A function f such that $$ |f(x)-f(y)| \leq C|x-y| $$
for all $x$ and $y$, where $C$ is a constant independent of $x$ and $y$, is called a Lipschitz function
show that $f(x)=\sqrt{x}\hspace{3mm} \forall x \in \mathbb{R_{+}}$ isn't Lipschitz function
Indeed, there is no such constant C where $$ |\sqrt{x}-\sqrt{y}| \leq C|x-y| \hspace{4mm} \forall x,y \in \mathbb{R_{+}} $$ we have only that inequality $$ |\sqrt{x}-\sqrt{y}|\leq |\sqrt{x}|+|\sqrt{y}| $$ Am i right ?
remark for @Vintarel i plot it i don't know graphically "Lipschitz" mean? what is the big deal in the graph of the square-root function

in wikipedia they said
Continuous functions that are not (globally) Lipschitz continuous The function f(x) = $\sqrt{x}$ defined on [0, 1] is not Lipschitz continuous. This function becomes infinitely steep as x approaches 0 since its derivative becomes infinite.
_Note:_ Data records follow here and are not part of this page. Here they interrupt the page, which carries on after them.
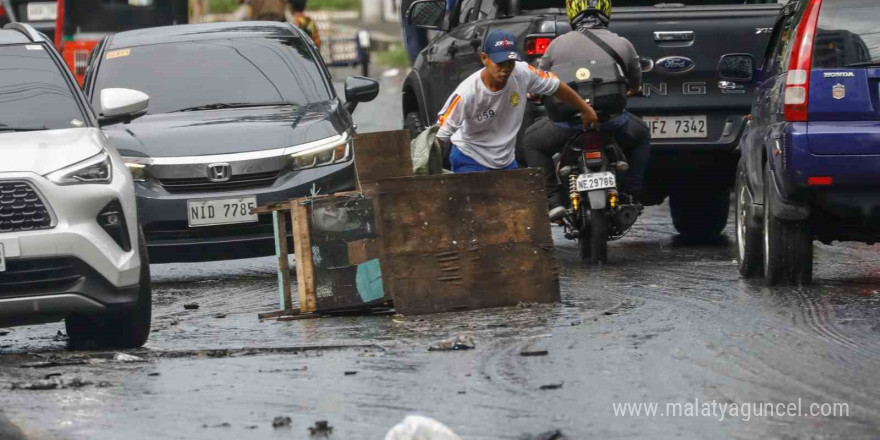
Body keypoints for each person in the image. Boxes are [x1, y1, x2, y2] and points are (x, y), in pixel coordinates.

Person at [523, 0, 651, 219]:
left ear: (572, 11)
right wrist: (631, 90)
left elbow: (539, 79)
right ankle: (630, 195)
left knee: (531, 141)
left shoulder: (557, 44)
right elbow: (634, 82)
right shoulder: (623, 43)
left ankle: (552, 200)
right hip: (611, 121)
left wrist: (534, 94)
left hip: (566, 124)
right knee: (642, 135)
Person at [435, 30, 599, 173]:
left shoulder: (522, 72)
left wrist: (584, 108)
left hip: (505, 161)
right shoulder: (467, 94)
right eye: (500, 63)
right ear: (484, 58)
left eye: (510, 62)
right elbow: (440, 135)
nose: (506, 69)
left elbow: (556, 86)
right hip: (470, 159)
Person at [400, 0, 428, 65]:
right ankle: (422, 64)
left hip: (409, 5)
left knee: (414, 37)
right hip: (423, 3)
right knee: (420, 38)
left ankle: (418, 65)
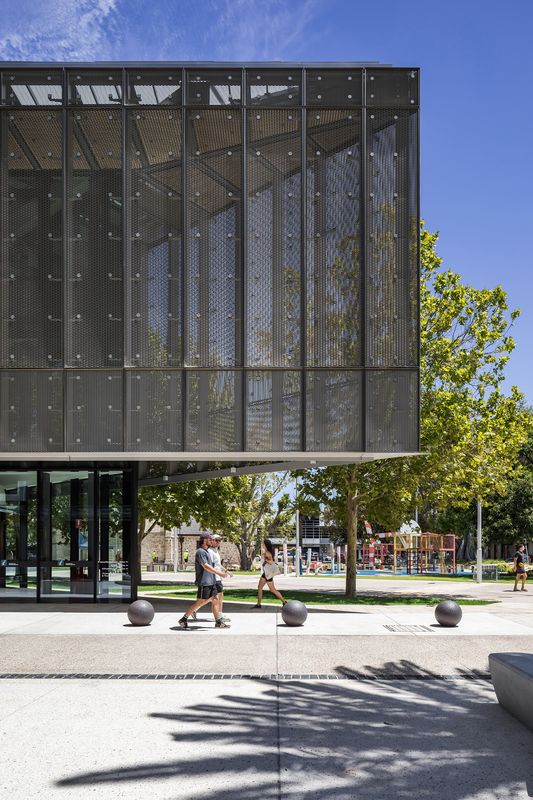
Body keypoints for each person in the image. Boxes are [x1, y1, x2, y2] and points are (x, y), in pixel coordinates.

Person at [178, 534, 231, 629]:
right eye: (210, 539)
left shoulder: (206, 552)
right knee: (200, 602)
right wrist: (220, 573)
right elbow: (206, 566)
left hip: (211, 581)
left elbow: (214, 565)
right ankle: (183, 619)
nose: (212, 541)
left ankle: (218, 622)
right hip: (204, 582)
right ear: (205, 540)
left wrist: (222, 573)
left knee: (215, 600)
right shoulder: (200, 552)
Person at [252, 538, 287, 609]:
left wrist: (264, 557)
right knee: (262, 588)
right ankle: (259, 604)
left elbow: (271, 562)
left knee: (270, 589)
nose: (262, 545)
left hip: (268, 574)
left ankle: (284, 602)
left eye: (263, 544)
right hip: (266, 573)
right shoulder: (268, 551)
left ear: (265, 545)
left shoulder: (267, 552)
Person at [209, 534, 230, 623]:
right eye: (216, 540)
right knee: (214, 598)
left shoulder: (216, 551)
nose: (218, 542)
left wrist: (226, 571)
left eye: (219, 540)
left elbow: (218, 564)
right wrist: (218, 574)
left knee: (219, 596)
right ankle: (218, 617)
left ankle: (220, 615)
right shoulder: (210, 551)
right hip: (214, 577)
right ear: (211, 541)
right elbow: (210, 566)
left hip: (218, 577)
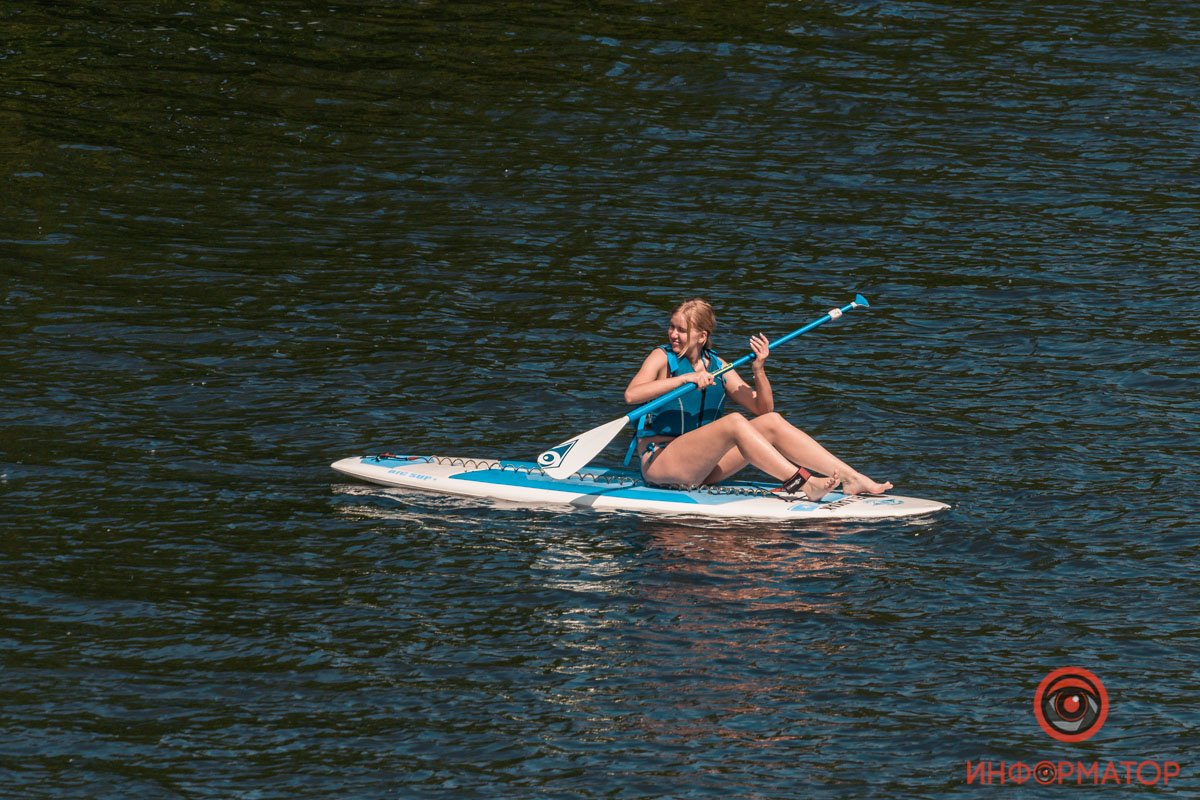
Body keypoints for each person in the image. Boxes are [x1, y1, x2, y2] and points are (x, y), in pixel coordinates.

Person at [623, 298, 892, 501]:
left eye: (681, 330)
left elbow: (763, 410)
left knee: (771, 422)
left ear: (701, 336)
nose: (673, 335)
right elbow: (632, 394)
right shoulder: (661, 358)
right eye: (672, 327)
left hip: (704, 467)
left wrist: (759, 369)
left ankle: (852, 477)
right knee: (735, 422)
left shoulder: (718, 366)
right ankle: (802, 483)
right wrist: (686, 379)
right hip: (661, 461)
However, it is uniformly continuous as well as Hölder continuous of class $C^{0,\alpha}$, α for $α ≤ 1/2$. Reference
1] could someone explain to me this by math and not by words, please ??
2] what does "Lipschitz" mean graphically?
Thus $f$ is Lipschitz if all the secant lines are of bounded slope (is it clear?)